EXERCISE GOAL – Every record should be written out exactly, please.

[Excerpts from a dataset]
==================================================

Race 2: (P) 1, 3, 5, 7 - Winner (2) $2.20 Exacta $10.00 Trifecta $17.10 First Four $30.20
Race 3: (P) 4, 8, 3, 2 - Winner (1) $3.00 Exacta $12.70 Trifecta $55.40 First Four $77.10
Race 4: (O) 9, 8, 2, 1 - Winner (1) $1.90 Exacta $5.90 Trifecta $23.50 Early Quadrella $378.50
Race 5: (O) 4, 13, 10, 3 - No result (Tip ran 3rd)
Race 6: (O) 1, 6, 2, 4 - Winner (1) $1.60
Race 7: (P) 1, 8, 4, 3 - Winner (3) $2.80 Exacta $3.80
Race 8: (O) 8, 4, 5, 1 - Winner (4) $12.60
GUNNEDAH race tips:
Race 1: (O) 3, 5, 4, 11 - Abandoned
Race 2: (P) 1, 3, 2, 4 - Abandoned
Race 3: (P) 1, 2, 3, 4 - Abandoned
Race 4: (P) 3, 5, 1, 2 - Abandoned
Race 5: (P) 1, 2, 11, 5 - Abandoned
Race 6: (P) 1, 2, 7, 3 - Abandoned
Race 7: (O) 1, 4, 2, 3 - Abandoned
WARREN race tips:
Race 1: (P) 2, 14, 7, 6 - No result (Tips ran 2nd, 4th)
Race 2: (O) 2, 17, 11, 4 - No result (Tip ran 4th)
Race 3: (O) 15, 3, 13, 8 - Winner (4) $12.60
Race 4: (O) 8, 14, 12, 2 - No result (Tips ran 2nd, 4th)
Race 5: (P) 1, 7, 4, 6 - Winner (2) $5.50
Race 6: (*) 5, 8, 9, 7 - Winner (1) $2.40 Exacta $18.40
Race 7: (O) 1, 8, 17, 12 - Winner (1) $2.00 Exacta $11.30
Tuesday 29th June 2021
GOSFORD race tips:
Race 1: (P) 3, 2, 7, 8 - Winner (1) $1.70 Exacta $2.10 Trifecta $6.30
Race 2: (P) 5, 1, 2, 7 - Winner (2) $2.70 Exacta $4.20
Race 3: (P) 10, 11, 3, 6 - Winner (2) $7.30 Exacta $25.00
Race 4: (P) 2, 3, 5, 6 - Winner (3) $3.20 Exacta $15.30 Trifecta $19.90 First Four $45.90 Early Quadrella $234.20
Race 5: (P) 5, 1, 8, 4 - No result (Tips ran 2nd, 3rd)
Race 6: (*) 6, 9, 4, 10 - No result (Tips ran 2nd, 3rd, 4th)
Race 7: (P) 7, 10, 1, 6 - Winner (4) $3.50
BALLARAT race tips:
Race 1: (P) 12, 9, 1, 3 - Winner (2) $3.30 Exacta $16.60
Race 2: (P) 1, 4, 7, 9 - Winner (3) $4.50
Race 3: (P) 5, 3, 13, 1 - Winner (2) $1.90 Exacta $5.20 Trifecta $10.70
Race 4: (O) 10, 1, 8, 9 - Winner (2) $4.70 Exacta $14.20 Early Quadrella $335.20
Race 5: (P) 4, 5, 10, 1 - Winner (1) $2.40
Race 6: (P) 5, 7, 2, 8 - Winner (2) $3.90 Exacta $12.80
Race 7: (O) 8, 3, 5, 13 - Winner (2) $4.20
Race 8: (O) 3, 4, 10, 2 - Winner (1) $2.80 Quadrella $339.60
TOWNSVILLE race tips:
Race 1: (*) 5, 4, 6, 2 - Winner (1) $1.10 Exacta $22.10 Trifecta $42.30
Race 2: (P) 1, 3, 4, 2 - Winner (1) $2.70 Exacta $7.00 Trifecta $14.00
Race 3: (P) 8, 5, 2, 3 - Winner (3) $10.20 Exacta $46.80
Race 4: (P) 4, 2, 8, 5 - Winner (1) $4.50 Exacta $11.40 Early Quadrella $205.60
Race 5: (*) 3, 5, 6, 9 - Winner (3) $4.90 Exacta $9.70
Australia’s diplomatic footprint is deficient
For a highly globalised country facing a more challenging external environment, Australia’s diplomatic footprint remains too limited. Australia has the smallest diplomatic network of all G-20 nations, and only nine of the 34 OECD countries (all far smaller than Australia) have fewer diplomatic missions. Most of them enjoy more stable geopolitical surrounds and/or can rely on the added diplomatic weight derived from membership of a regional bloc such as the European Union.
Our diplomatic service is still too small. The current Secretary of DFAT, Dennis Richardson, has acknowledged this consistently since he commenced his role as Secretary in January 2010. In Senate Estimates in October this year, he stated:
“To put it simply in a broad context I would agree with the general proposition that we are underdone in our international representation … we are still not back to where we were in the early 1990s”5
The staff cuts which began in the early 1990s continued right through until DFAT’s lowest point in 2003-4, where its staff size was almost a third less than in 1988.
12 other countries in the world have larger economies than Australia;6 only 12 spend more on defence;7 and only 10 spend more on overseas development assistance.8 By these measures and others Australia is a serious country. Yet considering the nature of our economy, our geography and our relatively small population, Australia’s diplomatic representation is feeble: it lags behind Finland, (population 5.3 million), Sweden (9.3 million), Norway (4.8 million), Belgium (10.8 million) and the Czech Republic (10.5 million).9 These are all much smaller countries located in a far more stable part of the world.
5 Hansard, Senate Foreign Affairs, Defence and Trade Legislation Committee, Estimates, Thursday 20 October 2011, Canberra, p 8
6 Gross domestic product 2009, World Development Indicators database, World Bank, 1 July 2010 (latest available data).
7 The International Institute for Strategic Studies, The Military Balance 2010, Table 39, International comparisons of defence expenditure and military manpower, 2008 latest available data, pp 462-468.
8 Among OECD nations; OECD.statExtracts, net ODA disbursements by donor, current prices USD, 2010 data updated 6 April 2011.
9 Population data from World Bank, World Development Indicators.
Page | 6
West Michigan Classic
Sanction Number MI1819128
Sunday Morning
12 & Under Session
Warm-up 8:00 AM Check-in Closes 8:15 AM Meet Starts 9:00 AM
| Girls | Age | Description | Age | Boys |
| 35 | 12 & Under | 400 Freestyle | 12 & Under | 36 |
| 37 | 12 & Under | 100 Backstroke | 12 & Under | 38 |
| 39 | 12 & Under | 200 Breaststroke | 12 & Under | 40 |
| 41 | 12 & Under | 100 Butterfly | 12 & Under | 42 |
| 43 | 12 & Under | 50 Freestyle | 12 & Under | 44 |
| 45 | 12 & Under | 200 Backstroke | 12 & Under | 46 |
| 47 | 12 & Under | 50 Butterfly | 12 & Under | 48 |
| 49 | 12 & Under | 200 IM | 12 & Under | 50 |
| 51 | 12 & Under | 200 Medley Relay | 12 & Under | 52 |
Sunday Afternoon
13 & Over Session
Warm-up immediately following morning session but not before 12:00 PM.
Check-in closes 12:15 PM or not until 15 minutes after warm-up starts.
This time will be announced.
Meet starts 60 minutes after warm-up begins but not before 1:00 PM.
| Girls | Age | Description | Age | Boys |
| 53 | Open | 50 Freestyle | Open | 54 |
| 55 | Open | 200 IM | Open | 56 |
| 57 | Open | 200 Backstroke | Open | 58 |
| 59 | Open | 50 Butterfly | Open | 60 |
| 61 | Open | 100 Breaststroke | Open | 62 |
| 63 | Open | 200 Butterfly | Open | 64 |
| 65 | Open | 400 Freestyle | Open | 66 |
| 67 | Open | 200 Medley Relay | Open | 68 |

==================================================

EXPECTED ANSWER –
Race 2: (P) 1, 3, 5, 7 - Winner (2) $2.20 Exacta $10.00 Trifecta $17.10 First Four $30.20
Race 3: (P) 4, 8, 3, 2 - Winner (1) $3.00 Exacta $12.70 Trifecta $55.40 First Four $77.10
Race 4: (O) 9, 8, 2, 1 - Winner (1) $1.90 Exacta $5.90 Trifecta $23.50 Early Quadrella $378.50
Race 5: (O) 4, 13, 10, 3 - No result (Tip ran 3rd)
Race 6: (O) 1, 6, 2, 4 - Winner (1) $1.60
Race 7: (P) 1, 8, 4, 3 - Winner (3) $2.80 Exacta $3.80
Race 8: (O) 8, 4, 5, 1 - Winner (4) $12.60
GUNNEDAH race tips:
Race 1: (O) 3, 5, 4, 11 - Abandoned
Race 2: (P) 1, 3, 2, 4 - Abandoned
Race 3: (P) 1, 2, 3, 4 - Abandoned
Race 4: (P) 3, 5, 1, 2 - Abandoned
Race 5: (P) 1, 2, 11, 5 - Abandoned
Race 6: (P) 1, 2, 7, 3 - Abandoned
Race 7: (O) 1, 4, 2, 3 - Abandoned
WARREN race tips:
Race 1: (P) 2, 14, 7, 6 - No result (Tips ran 2nd, 4th)
Race 2: (O) 2, 17, 11, 4 - No result (Tip ran 4th)
Race 3: (O) 15, 3, 13, 8 - Winner (4) $12.60
Race 4: (O) 8, 14, 12, 2 - No result (Tips ran 2nd, 4th)
Race 5: (P) 1, 7, 4, 6 - Winner (2) $5.50
Race 6: (*) 5, 8, 9, 7 - Winner (1) $2.40 Exacta $18.40
Race 7: (O) 1, 8, 17, 12 - Winner (1) $2.00 Exacta $11.30
Tuesday 29th June 2021
GOSFORD race tips:
Race 1: (P) 3, 2, 7, 8 - Winner (1) $1.70 Exacta $2.10 Trifecta $6.30
Race 2: (P) 5, 1, 2, 7 - Winner (2) $2.70 Exacta $4.20
Race 3: (P) 10, 11, 3, 6 - Winner (2) $7.30 Exacta $25.00
Race 4: (P) 2, 3, 5, 6 - Winner (3) $3.20 Exacta $15.30 Trifecta $19.90 First Four $45.90 Early Quadrella $234.20
Race 5: (P) 5, 1, 8, 4 - No result (Tips ran 2nd, 3rd)
Race 6: (*) 6, 9, 4, 10 - No result (Tips ran 2nd, 3rd, 4th)
Race 7: (P) 7, 10, 1, 6 - Winner (4) $3.50
BALLARAT race tips:
Race 1: (P) 12, 9, 1, 3 - Winner (2) $3.30 Exacta $16.60
Race 2: (P) 1, 4, 7, 9 - Winner (3) $4.50
Race 3: (P) 5, 3, 13, 1 - Winner (2) $1.90 Exacta $5.20 Trifecta $10.70
Race 4: (O) 10, 1, 8, 9 - Winner (2) $4.70 Exacta $14.20 Early Quadrella $335.20
Race 5: (P) 4, 5, 10, 1 - Winner (1) $2.40
Race 6: (P) 5, 7, 2, 8 - Winner (2) $3.90 Exacta $12.80
Race 7: (O) 8, 3, 5, 13 - Winner (2) $4.20
Race 8: (O) 3, 4, 10, 2 - Winner (1) $2.80 Quadrella $339.60
TOWNSVILLE race tips:
Race 1: (*) 5, 4, 6, 2 - Winner (1) $1.10 Exacta $22.10 Trifecta $42.30
Race 2: (P) 1, 3, 4, 2 - Winner (1) $2.70 Exacta $7.00 Trifecta $14.00
Race 3: (P) 8, 5, 2, 3 - Winner (3) $10.20 Exacta $46.80
Race 4: (P) 4, 2, 8, 5 - Winner (1) $4.50 Exacta $11.40 Early Quadrella $205.60
Race 5: (*) 3, 5, 6, 9 - Winner (3) $4.90 Exacta $9.70
Australia’s diplomatic footprint is deficient
For a highly globalised country facing a more challenging external environment, Australia’s diplomatic footprint remains too limited. Australia has the smallest diplomatic network of all G-20 nations, and only nine of the 34 OECD countries (all far smaller than Australia) have fewer diplomatic missions. Most of them enjoy more stable geopolitical surrounds and/or can rely on the added diplomatic weight derived from membership of a regional bloc such as the European Union.
Our diplomatic service is still too small. The current Secretary of DFAT, Dennis Richardson, has acknowledged this consistently since he commenced his role as Secretary in January 2010. In Senate Estimates in October this year, he stated:
“To put it simply in a broad context I would agree with the general proposition that we are underdone in our international representation … we are still not back to where we were in the early 1990s”5
The staff cuts which began in the early 1990s continued right through until DFAT’s lowest point in 2003-4, where its staff size was almost a third less than in 1988.
12 other countries in the world have larger economies than Australia;6 only 12 spend more on defence;7 and only 10 spend more on overseas development assistance.8 By these measures and others Australia is a serious country. Yet considering the nature of our economy, our geography and our relatively small population, Australia’s diplomatic representation is feeble: it lags behind Finland, (population 5.3 million), Sweden (9.3 million), Norway (4.8 million), Belgium (10.8 million) and the Czech Republic (10.5 million).9 These are all much smaller countries located in a far more stable part of the world.
5 Hansard, Senate Foreign Affairs, Defence and Trade Legislation Committee, Estimates, Thursday 20 October 2011, Canberra, p 8
6 Gross domestic product 2009, World Development Indicators database, World Bank, 1 July 2010 (latest available data).
7 The International Institute for Strategic Studies, The Military Balance 2010, Table 39, International comparisons of defence expenditure and military manpower, 2008 latest available data, pp 462-468.
8 Among OECD nations; OECD.statExtracts, net ODA disbursements by donor, current prices USD, 2010 data updated 6 April 2011.
9 Population data from World Bank, World Development Indicators.
Page | 6
West Michigan Classic
Sanction Number MI1819128
Sunday Morning
12 & Under Session
Warm-up 8:00 AM Check-in Closes 8:15 AM Meet Starts 9:00 AM
| Girls | Age | Description | Age | Boys |
| 35 | 12 & Under | 400 Freestyle | 12 & Under | 36 |
| 37 | 12 & Under | 100 Backstroke | 12 & Under | 38 |
| 39 | 12 & Under | 200 Breaststroke | 12 & Under | 40 |
| 41 | 12 & Under | 100 Butterfly | 12 & Under | 42 |
| 43 | 12 & Under | 50 Freestyle | 12 & Under | 44 |
| 45 | 12 & Under | 200 Backstroke | 12 & Under | 46 |
| 47 | 12 & Under | 50 Butterfly | 12 & Under | 48 |
| 49 | 12 & Under | 200 IM | 12 & Under | 50 |
| 51 | 12 & Under | 200 Medley Relay | 12 & Under | 52 |
Sunday Afternoon
13 & Over Session
Warm-up immediately following morning session but not before 12:00 PM.
Check-in closes 12:15 PM or not until 15 minutes after warm-up starts.
This time will be announced.
Meet starts 60 minutes after warm-up begins but not before 1:00 PM.
| Girls | Age | Description | Age | Boys |
| 53 | Open | 50 Freestyle | Open | 54 |
| 55 | Open | 200 IM | Open | 56 |
| 57 | Open | 200 Backstroke | Open | 58 |
| 59 | Open | 50 Butterfly | Open | 60 |
| 61 | Open | 100 Breaststroke | Open | 62 |
| 63 | Open | 200 Butterfly | Open | 64 |
| 65 | Open | 400 Freestyle | Open | 66 |
| 67 | Open | 200 Medley Relay | Open | 68 |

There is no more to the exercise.